Aquellas palabras se perdieron en el bullicio general. Todos hablaban a la vez: unos disputaban, otros comentaban, algunos reían. Iván Fedorovich, indignado hasta el extremo, mostrando el severo aspecto de la dignidad ultrajada, sólo esperaba, para marcharse, a que se le reuniese su mujer. El sobrino de Lebediev tomó la palabra:

—Hay que hacerle justicia, príncipe. Sabe usted sacar muy buen partido de su... digamos de su enfermedad, por emplear una expresión cortés. Usted se las ha arreglado para ofrecer su amistad y su dinero de modo tan hábil, que ahora es imposible para un hombre honrado aceptar ni una ni otro. Es usted muy cándido... o muy inteligente... Usted sabe mejor que nadie cuál de las dos palabras es aplicable en este caso.

—Dispensen, señores —dijo Gania, que había abierto entre tanto el envoltorio—. Aquí sólo hay cien rublos y no doscientos cincuenta. Lo quiero hacer notar así, príncipe, para evitar equívocos.

—Deje, deje —dijo Michkin, haciendo signo a Gania de que callase.

—No, no «deje» —atajó vivamente el sobrino de Lebediev—. Su «deje», príncipe, es muy ofensivo para nosotros. Nosotros no tenemos por qué ocultar nada; obramos a la luz del día. Es verdad que ahí van cien rublos y no doscientos cincuenta, lo que no es igual.

—No, no es igual —dijo Gania con ingenua extrañeza.

—No me interrumpa señor abogado. No somos tan tontos como usted cree —repuso el sobrino de Lebediev, con despecho—. Es claro que entre doscientos cincuenta y ciento existe una diferencia, pero aquí lo importante es el principio, la iniciativa. La falta de ciento cincuenta rublos es un mero detalle. Lo importante, excelentísimo príncipe, es que Burdovsky no acepta su limosna y se la tira a la cara. Desde este punto de vista lo mismo da que haya ahí cien rublos o doscientos cincuenta. Acaba usted de ver que Burdovsky ha rehusado diez mil rublos.
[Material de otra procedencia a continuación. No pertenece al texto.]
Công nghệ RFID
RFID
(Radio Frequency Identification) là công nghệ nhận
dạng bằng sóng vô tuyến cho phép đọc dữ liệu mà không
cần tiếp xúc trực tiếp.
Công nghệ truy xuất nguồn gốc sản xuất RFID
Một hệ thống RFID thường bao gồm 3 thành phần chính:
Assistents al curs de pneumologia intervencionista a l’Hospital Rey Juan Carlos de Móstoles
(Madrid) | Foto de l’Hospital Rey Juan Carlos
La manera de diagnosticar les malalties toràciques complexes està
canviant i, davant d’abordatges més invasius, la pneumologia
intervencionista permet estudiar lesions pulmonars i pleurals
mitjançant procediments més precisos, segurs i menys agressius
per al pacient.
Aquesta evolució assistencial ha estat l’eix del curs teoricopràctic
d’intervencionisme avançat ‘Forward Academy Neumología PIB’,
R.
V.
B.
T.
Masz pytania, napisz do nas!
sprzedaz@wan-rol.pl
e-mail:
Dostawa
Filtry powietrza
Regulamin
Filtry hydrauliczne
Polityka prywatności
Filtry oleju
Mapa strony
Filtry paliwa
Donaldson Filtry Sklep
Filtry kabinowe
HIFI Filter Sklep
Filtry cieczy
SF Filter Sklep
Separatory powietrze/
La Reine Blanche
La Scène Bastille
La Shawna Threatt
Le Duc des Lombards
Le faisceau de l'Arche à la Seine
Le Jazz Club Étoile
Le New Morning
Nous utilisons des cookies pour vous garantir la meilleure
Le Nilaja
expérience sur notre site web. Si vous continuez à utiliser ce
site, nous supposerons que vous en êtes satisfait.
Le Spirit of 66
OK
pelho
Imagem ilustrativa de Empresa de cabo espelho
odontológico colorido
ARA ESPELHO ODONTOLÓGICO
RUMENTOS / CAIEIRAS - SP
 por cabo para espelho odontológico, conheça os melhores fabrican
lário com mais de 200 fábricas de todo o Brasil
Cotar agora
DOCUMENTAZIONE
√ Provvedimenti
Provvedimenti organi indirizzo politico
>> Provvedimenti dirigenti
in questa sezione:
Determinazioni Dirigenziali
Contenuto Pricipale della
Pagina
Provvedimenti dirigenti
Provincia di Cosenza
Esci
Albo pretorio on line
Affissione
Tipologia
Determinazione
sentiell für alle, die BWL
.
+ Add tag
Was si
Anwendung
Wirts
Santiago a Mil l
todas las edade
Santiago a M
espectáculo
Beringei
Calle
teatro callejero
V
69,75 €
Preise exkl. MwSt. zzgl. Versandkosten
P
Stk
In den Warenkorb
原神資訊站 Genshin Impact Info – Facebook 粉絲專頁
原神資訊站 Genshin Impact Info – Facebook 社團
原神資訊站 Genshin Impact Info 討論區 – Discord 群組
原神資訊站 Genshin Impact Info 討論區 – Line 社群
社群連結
Y de no ser un hombre honrado, no le habría devuelto los cien rublos. Los ciento cincuenta que faltan han sido dados a Tchebarov para compensarle de los gastos que tuvo que hacer cuando fue a visitar al príncipe. Puede usted burlarse de nuestra torpeza e inexperiencia en los negocios: es igual, porque ya nos ha puesto bastante en ridículo. Pero le aconsejo que no nos acuse de hombres sin honradez. Esos ciento cincuenta rublos, señor mío, los reuniremos entre todos para reembolsarlos al príncipe, y pagaremos la deuda íntegra, con los intereses, aunque sea rublo a rublo. Burdovsky es pobre y no millonario, y Tchebarov le pasó la cuenta después de su viaje. Y nosotros contábamos salir con éxito de esta empresa... ¿Quién no hubiera hecho lo mismo en nuestro lugar?

—¡Vaya una ocurrencia! —exclamó el príncipe Ch.

—¡Aquí acabaré perdiendo la cabeza! —dijo la generala.

—Esto me recuerda —comentó Eugenio Pavlovich, riendo— la célebre defensa reciente de un abogado que, queriendo justificar a un asesino que había matado a seis personas para robarles, invocaba la pobreza de su defendido como una atenuante. «Es muy natural (concluyó el defensor) que, dada la miseria en que se encontraba, mi patrocinado resolviese matar a seis personas. ¿Quién de nosotros, señores, no habría pensado lo mismo en su lugar?»